Death of Aunt Charlotte's children—Jane Lee's master leaves the neighborhood—Nellie Johnson tries to escape to her old Virginia home.

"AUNT Charlotte, what became of your baby? were you blest to raise it?"

"No; my poor child died when it was two years old. Old marster's son was the father of my child."

"Did its father help to take care of it?"

"Why, no; he never noticed my child."

"Did you have any more children?"

"Yes; but they all died."

"Why could you not rear any of them?"

"La, me, child! they died for want of attention. I used to leave them alone half of the time. Sometimes old mistress would have some one to mind them till they got so they could walk, but after that they would have to paddle for themselves. I was glad the Lord took them, for I knowed they were better off with my blessed Jesus than with me."

Poor Charlotte Brooks! I can never forget how her eyes were filled with tears when she would speak of all her children: "Gone, and no one to care for me!" Sometimes she failed to come and see me (for she always visited me when she was able; never missed a day, unless she was sick, during the two years I lived near her). She was in poor health, and had no one to help her in her old age, when she really needed help. She had spent her life working hard for her masters, and after giving all of her youthful days to them was turned upon this cold, unfriendly world with nothing. She left her master's plantation with two blankets, and was several days on the road walking to get to the town of——, and, having become so exhausted, dropped them by the way-side. She said when she arrived at her destination she had nothing but the clothes she had on her back. She was then old and feeble.

I remember she used to come and beg me to save the stale coffee for her, saying she had not eaten any thing all day. Notwithstanding all of her poverty she was always rejoicing in the love of God. I asked her once whether she felt lonely in this unfriendly world.

She answered, "No, my dear; how can a child of God feel lonesome? My heavenly Father took care of me in slave-time. He led me all the way along, and now he has set me free, and I am free both in soul and body."

She said, "I heard a preacher say once since I got free, 'Not a foot of land do I possess, not a cottage in the wilderness.' Just so it is with me; sometimes I don't have bread to eat; but I tell you, my soul is always feasting on my dear Jesus. Nobody knows what it is to taste of Jesus but them that has been washed by him. Many years ago, my white folks did not want me even to pray, and would whip me for praying, saying it was foolishness for me to pray. But the more old marster whipped me the more I'd pray. Sometimes he'd put me in jail; but, la, me! it did not stop me from praying. I'd kneel down on the jail floor and pray often, and nearly all day Sundays. I'd fall asleep sometimes praying. Old marster would come and call me about sundown. He would always call out loud before he got to the jail to let me know he was coming. I could always tell his walk. I tell you, I used to feel rested and good when he let me out.
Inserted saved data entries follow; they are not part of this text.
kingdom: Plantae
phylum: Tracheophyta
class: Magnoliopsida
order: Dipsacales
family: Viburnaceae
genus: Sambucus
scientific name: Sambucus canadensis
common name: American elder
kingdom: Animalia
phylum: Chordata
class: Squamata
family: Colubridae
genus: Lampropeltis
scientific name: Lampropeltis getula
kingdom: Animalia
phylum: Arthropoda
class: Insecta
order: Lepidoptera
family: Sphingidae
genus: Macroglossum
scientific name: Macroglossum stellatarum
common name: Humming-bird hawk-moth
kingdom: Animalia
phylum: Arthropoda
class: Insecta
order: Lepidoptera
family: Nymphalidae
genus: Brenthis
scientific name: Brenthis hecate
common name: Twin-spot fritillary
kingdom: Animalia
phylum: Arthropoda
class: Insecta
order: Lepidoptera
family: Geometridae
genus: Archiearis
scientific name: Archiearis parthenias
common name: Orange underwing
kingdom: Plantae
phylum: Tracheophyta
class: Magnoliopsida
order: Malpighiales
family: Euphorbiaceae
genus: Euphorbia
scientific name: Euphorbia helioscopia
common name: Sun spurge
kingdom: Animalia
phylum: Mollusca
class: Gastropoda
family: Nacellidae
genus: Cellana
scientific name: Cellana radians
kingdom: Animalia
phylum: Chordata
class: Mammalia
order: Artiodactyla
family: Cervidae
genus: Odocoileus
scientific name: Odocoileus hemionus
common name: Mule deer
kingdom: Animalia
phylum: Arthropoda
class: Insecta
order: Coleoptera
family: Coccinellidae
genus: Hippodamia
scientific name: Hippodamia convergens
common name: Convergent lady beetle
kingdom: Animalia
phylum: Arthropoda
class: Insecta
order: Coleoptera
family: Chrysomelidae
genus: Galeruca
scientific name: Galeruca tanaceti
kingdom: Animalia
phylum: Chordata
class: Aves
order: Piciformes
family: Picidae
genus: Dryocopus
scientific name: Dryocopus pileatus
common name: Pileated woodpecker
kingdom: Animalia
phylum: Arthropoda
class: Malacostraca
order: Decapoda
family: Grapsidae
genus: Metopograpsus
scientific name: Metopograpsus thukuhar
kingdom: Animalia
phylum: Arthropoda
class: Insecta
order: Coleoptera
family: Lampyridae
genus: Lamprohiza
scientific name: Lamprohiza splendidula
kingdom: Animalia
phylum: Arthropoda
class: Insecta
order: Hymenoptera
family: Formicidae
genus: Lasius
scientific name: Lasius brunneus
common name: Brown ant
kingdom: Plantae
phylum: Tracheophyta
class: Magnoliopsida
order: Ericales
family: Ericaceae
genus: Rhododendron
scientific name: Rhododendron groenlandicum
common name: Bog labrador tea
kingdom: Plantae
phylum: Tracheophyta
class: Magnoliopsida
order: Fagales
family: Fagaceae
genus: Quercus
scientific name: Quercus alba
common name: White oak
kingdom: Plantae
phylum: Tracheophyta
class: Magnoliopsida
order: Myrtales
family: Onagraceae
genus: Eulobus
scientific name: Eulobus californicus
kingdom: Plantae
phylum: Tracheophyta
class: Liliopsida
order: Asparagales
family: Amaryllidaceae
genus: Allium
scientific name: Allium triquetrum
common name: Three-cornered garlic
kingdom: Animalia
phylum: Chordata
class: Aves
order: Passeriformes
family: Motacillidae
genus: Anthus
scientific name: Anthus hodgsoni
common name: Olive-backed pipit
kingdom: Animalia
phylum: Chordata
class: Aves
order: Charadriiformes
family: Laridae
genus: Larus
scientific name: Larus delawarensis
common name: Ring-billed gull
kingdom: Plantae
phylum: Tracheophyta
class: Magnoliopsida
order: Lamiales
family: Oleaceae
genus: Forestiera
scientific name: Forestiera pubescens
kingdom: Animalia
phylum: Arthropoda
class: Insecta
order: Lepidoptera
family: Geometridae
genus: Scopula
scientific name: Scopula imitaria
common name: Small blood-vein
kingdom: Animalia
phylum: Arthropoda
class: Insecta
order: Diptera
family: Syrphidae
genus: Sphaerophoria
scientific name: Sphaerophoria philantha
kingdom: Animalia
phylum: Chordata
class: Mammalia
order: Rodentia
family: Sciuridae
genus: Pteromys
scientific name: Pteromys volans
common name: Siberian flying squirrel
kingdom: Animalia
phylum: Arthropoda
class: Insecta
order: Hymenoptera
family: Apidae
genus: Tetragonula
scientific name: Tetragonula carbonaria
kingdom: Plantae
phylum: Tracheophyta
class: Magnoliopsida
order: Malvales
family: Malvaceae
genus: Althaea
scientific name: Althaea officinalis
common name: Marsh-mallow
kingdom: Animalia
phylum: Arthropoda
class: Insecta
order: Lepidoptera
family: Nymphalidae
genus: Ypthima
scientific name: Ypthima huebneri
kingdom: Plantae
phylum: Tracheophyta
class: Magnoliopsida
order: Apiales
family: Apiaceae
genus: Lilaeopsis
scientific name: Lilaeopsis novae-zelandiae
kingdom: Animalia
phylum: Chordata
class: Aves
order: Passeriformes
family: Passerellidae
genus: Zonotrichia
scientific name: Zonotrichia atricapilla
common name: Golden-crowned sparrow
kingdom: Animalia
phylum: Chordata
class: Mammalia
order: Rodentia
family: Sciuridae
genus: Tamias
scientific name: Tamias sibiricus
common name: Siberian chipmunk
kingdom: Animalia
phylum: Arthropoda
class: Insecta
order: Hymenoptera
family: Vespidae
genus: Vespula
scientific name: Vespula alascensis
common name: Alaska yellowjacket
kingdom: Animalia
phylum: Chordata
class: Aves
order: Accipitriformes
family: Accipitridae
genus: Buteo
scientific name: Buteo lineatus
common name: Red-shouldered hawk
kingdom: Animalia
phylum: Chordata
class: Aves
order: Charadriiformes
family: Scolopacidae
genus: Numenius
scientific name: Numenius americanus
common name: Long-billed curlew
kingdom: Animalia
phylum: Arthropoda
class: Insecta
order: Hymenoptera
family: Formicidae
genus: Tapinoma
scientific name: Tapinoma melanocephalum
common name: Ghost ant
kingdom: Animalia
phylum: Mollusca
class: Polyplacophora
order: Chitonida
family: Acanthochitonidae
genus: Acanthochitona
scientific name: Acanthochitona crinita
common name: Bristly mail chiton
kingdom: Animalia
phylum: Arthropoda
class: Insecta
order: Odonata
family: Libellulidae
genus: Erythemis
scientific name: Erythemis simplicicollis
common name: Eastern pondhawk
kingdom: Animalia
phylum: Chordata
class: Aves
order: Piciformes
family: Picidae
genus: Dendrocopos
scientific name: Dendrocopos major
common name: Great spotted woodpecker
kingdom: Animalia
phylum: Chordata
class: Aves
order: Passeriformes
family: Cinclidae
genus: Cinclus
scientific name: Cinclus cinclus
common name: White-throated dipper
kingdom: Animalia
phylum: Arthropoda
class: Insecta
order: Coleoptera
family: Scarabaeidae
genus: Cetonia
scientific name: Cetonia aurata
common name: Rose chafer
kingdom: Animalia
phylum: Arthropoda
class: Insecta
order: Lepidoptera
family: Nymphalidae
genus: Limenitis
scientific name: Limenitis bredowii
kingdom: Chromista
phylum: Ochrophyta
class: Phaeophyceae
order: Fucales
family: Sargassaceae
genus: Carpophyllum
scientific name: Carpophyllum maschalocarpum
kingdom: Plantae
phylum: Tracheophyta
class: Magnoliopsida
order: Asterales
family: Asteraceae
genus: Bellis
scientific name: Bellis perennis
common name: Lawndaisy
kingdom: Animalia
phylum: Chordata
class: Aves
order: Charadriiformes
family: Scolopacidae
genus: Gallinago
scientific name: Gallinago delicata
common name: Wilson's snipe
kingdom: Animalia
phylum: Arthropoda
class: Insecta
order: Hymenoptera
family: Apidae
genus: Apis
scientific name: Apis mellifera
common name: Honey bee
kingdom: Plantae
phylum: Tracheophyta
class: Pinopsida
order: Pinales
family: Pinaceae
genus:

He let me go so I could always be ready to go to work on Monday morning. One Sunday night, just as I got to my door, Aunt Jane met me. I was just coming from the jail, too. I knowed Aunt Jane was coming to hold prayer-meeting, and I hurried. If old marster heard us he would put me in jail the next Sunday morning; but, child, that did not stop me; I was always ready for the prayer-meeting. I told Aunt Jane I had been in jail all day, and it was a happy day in jail, too.

"Aunt Jane's white folks was not so hard on her as mine was. They did not let her go off at night, but she would slip away and come and lead prayer-meeting at my house. She always brought her Bible and hymn-book. She read to us that night something like this: 'I know my Redeemer lives.' "

I said to her, "O, yes, Aunt Charlotte; I remember it very well. It is in the book of Job, nineteenth chapter, twenty-fifth verse."

"Well, it has been so long since I heard it read. Wont you get the Bible and please read it for me?"